In the introduction I quoted Mandelstam who volubly agitated against the symbolist notion
that a word is without a fixed meaning and, instead of being autonomous, according Rimbaud, only
has value when read in its development of multiple images; in a chain of suggestions. Mandelstam
envisioned that Russian poetry could only overcome this formlessness by a “Hellenistic concept of
the world” and a true “interrogation of the Russian language through the attitude of respect called
‘philology,’ as to accord to the Russian language, which has become irrational by symbolism, a being
of words” (Bernaud, my translation, my emphasis). This quotation neatly captures my applied
method, against, not only symbolism, but contextual studies in general. If Mandelstam tried to
overcome this worrisome condition through his poems, I did so in comparing etymologically
(Mandelstam’s “Hellenistic concept”) two versions of Djebar’s work. My starting point was the
French source text from which I drew the conclusion that Djebar’s memories of her mother are
nostalgic; those of her father melancholic. Next I looked at how these conclusions, derived from the
form of the source text, are respected in the Dutch version.

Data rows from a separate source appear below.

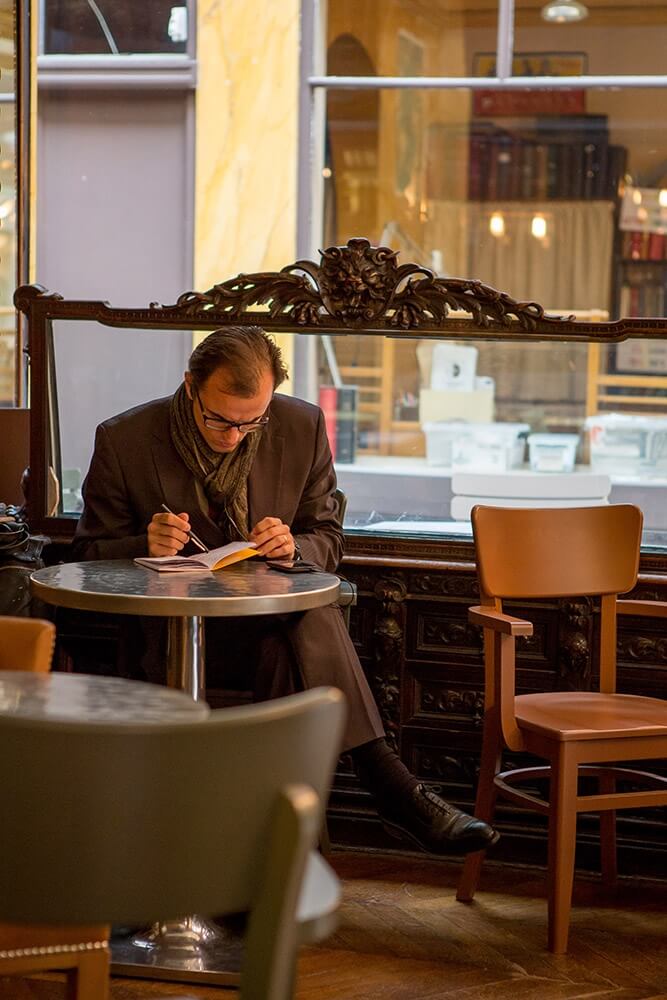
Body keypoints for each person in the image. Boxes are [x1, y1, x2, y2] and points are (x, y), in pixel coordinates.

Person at [72, 326, 498, 855]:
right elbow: (87, 554)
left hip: (268, 626)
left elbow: (328, 537)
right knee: (309, 628)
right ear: (189, 386)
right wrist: (144, 542)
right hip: (177, 636)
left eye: (252, 421)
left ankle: (269, 867)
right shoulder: (126, 438)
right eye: (219, 419)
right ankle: (387, 785)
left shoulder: (300, 425)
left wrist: (291, 546)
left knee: (298, 634)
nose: (234, 435)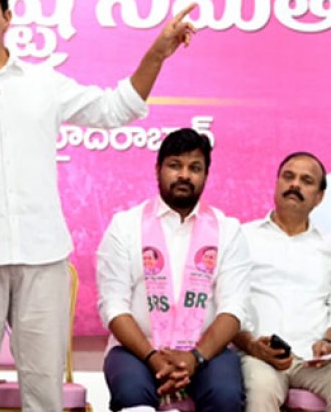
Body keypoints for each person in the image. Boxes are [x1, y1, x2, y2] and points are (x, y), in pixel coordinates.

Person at [0, 0, 196, 411]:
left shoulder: (42, 81)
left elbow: (114, 109)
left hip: (41, 255)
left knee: (45, 391)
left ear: (7, 17)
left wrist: (157, 54)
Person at [96, 128, 250, 412]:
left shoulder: (228, 230)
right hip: (137, 350)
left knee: (225, 394)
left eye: (195, 168)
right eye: (175, 165)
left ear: (206, 175)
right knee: (131, 391)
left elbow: (233, 309)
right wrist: (153, 357)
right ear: (158, 169)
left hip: (207, 352)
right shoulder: (125, 226)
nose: (184, 175)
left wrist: (195, 357)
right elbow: (114, 307)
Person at [234, 152, 331, 412]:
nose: (295, 184)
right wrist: (251, 344)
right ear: (276, 184)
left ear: (319, 197)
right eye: (288, 177)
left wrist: (330, 342)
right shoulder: (242, 236)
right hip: (259, 354)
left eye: (306, 181)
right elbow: (229, 302)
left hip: (315, 357)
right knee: (260, 388)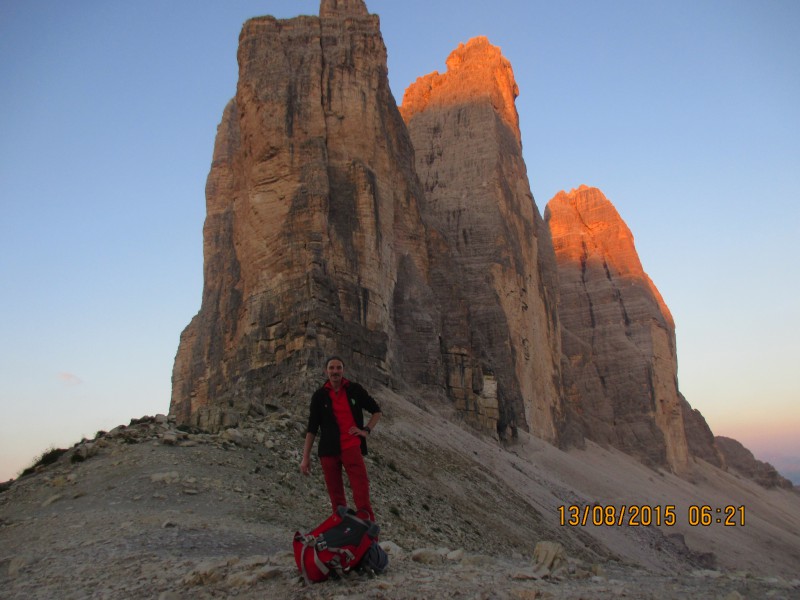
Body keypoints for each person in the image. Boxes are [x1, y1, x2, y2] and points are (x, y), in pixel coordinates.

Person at [300, 356, 382, 522]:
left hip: (351, 446)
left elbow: (376, 411)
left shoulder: (354, 390)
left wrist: (366, 430)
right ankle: (343, 534)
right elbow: (312, 428)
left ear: (343, 370)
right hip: (328, 451)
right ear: (326, 371)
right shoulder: (319, 396)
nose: (335, 371)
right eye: (332, 368)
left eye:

I share the exuberance of the increasing intensification of comparative literature and
translation studies around which the contemporary debate in search of a convenient methodology to
combine them revolves. However, I hope to have shown, as I resurrected formalism, thereby refusing
to think of it as an anachronism despite the hegemony in the academia of literary sciences, that its
philosophy can truly help us to think about literature in a more aesthetic, non-contingent and deep
ontological way. I agree with the fact that it is important to know how literature is related to world,
however there are anthropologists or sociologists who are more apt to look at what lives outside the
covers of a book. This does not mean that there is simply one –formalistic- way to arrive at one
definite meaning. Neither do I wish to say that my method will lead always to the same meaning,
regardless the reader, time and place that is concerned with the act of reading. Rather, I would like
to state that the meaning of literature exists on different levels, and I do certainly organize them
34
hierarchically. What I have tried to propose is that a meaning which is arrived at through a formalist
method is indeed an individual one. But at least it is a non-contingent meaning: whoever comes after
me can, when applying a philological method, arrive at the same conclusions. That likeminded
formalist reader will arrive at an eternal meaning, and he/she will arrive at it whenever and wherever
he/she reads a particular text since its conclusion is consolidated in the form.